# Food Prices...?



## toebeenz (Oct 17, 2009)

How are food prices holding up in Cyprus?


----------



## Veronica (Apr 5, 2008)

toebeenz said:


> How are food prices holding up in Cyprus?


Not much change on the whole but some discount shops now which helps


----------



## loobielou (Apr 21, 2010)

We are a family of 2 adults and 3 kids (that eat us out of house and home). We have been here 5 months and I have now got used to the supermarkets here. I have managed to drop my weekly food shopping bill to no more than 140.00 euros a week and that includes my meat and veg. I then do a monthly shop at Smart and get all the household and personal stuff and I usually spend about 60 euros. I have to stock up on bread and milk again through the week but thats the same price as UK anyway.

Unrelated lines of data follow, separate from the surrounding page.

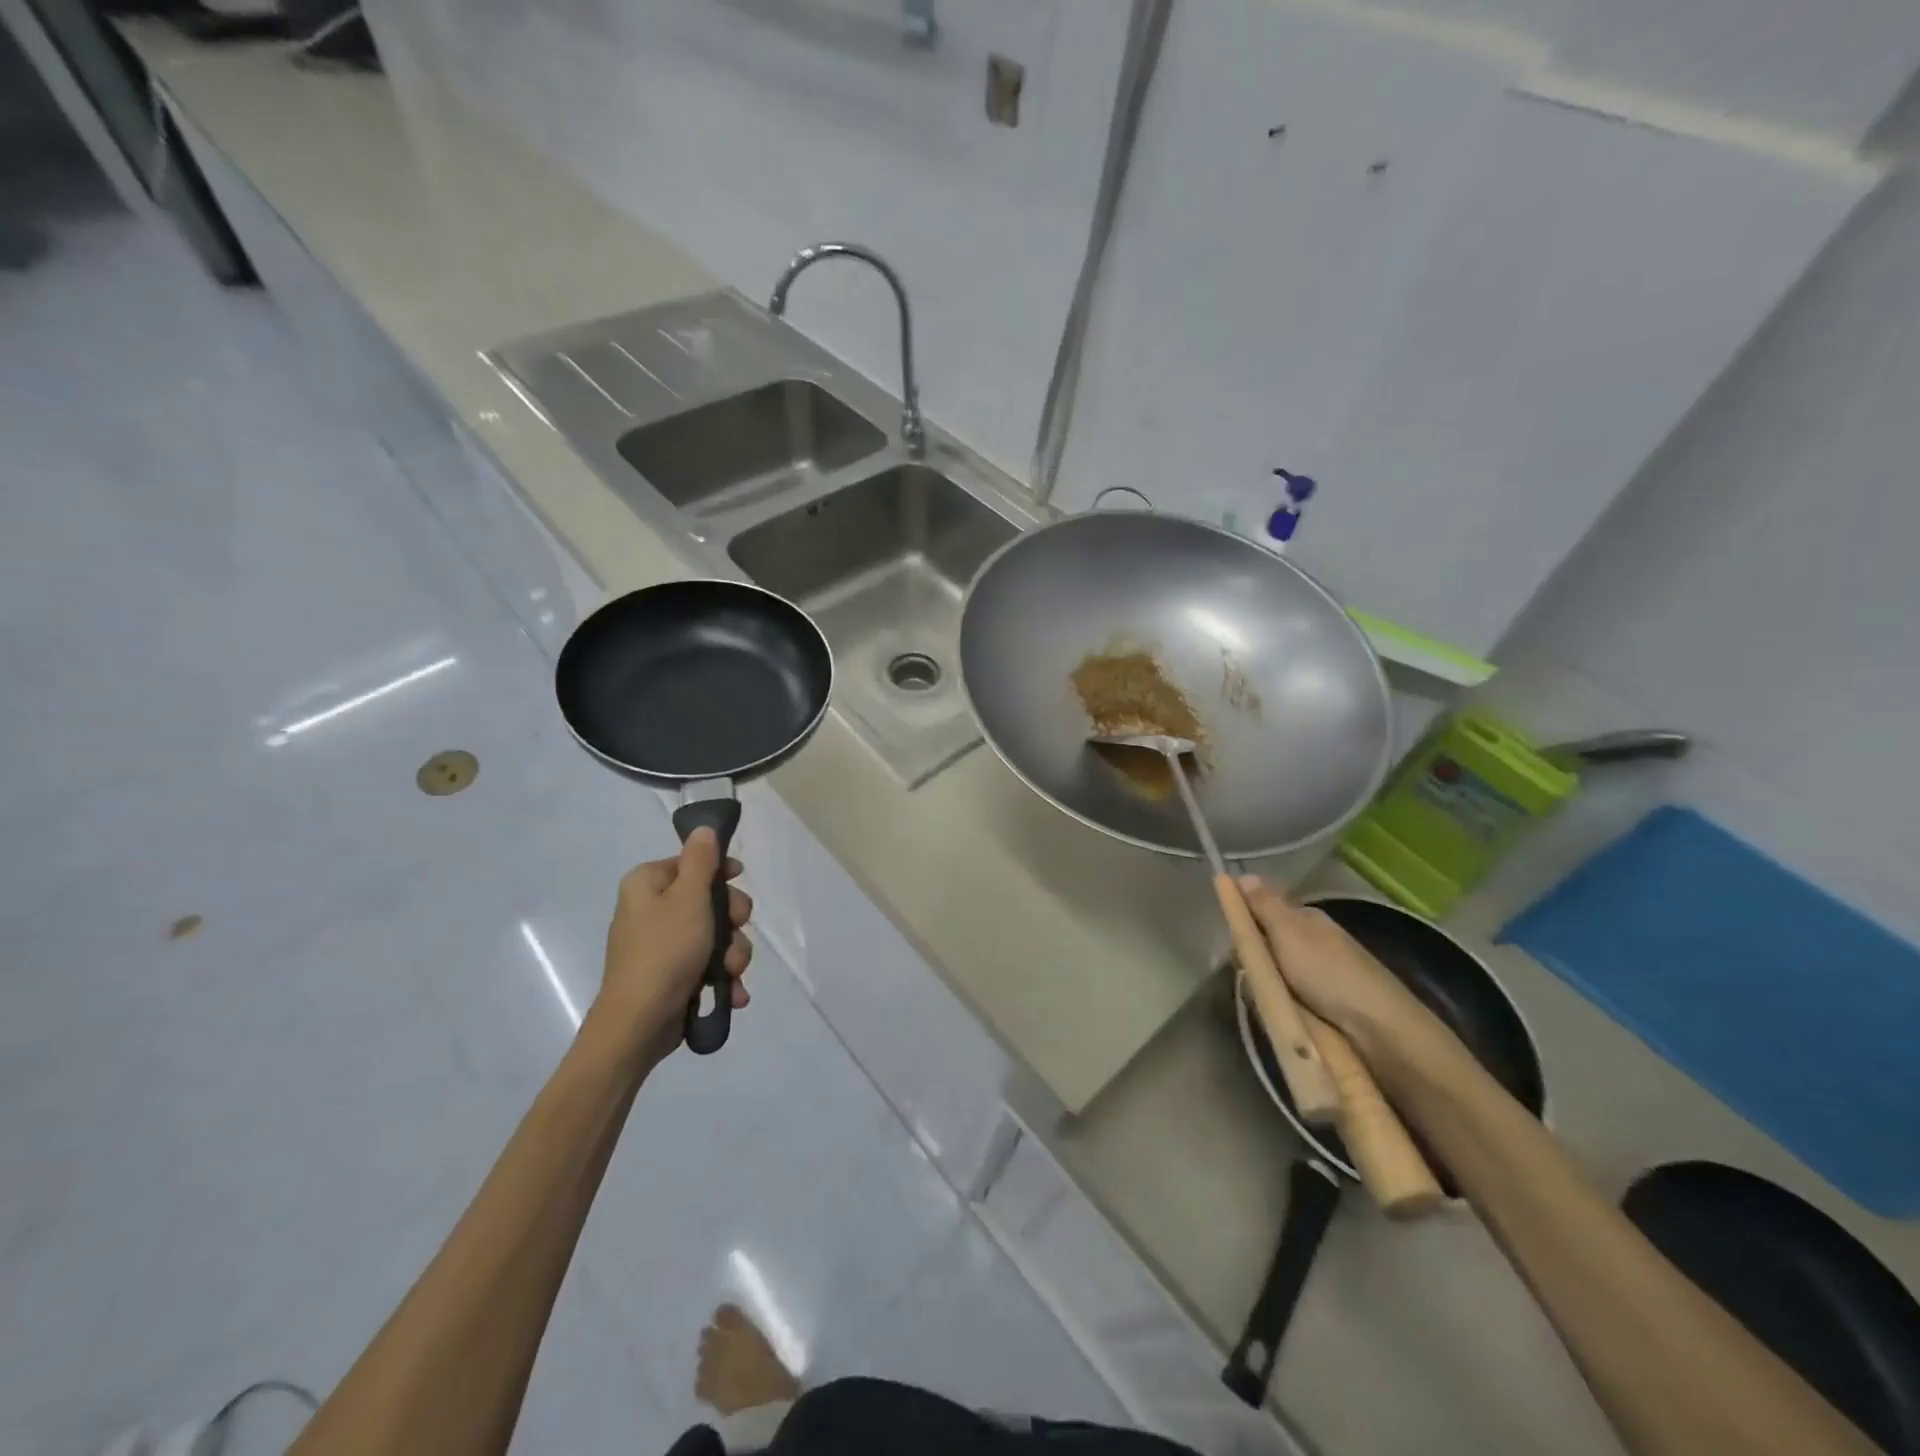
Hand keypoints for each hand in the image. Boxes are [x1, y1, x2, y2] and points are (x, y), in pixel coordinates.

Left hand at [596, 829, 752, 1061]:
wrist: (638, 1024)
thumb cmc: (665, 951)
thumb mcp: (689, 898)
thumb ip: (701, 860)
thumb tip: (704, 828)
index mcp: (647, 883)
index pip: (692, 862)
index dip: (721, 872)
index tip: (739, 882)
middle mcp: (651, 909)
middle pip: (709, 900)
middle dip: (732, 922)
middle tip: (734, 933)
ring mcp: (662, 944)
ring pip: (715, 935)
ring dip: (732, 954)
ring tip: (731, 974)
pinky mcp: (672, 974)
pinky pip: (707, 964)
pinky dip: (722, 977)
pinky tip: (732, 993)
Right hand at [1236, 876, 1435, 1056]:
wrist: (1377, 1028)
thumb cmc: (1328, 972)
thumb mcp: (1289, 932)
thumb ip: (1264, 905)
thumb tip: (1242, 874)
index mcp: (1305, 920)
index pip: (1261, 913)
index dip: (1244, 926)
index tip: (1234, 946)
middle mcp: (1311, 942)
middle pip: (1265, 946)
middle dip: (1253, 962)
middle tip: (1251, 977)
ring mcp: (1318, 975)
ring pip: (1272, 976)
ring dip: (1265, 988)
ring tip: (1266, 1002)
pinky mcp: (1322, 1005)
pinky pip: (1286, 999)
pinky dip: (1281, 1006)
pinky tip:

I shop at Metro now as it is a smaller store which means less choice and temptation and I manage to get everything I need. When I go yo Orphanides or Carrefour I spend at least 190 euros a week.

Cant wait to see what Lidl has to offer.

Hope this helps


----------



## MrB (Jun 2, 2010)

toebeenz said:


> How are food prices holding up in Cyprus?


We did a "test" this summer, and shopped for 5 weeks, mostly at Paps in Polis. We bought just about anything, to test the real prices for ourselves.
Beer, wine (esp offers), local fruit and fish such as sea bream and sea bass were cheaper than the UK. I expected cereals to be more, but they weren't.

Toiletries, cosmetics etc seemed more expensive. Yoghurts were more, but the local sheeps and goat yogghies were delicious.

Summary: prices about the same as Waitrose UK where we shop.


----------



## steveg63 (Sep 5, 2010)

We have just returned from a weeks visit tying up the school for the kids when we move out in Feb next year, we ate our a couple of times and shopped, cooked and ate in also, found that the prices were not much difference to the UK, fresh veg and fruit cheaper and tastier, Found a nice shop selling meat, fish beef etc, all of it frozen but very good standard, 2x Venison loin steaks for 7euros!!! On main road between Pahos and Coral bay.

Steve


----------



## zin (Oct 28, 2010)

Comparing supermarket prices with UK ones, in most places I've lived, the UK supermarkets tend to always be cheaper. That said, the Cyprus supermarket prices compared with the average wage of the country does not make great reading. 

Has anyone tried buying from local markets and butchers etc.. to compare?


----------



## Veronica (Apr 5, 2008)

We always buy from the fruit markets, local butchers, bakers etc. Also the discount shops like the Euro shops, UKays and other shops like that. Spirou are cheaper than the big supermarkets also.
We only use the big supermarkets for things we cannot get elsewhere.
By shopping around you can save a lot and on the whole we find it no more expensive than the UK.


----------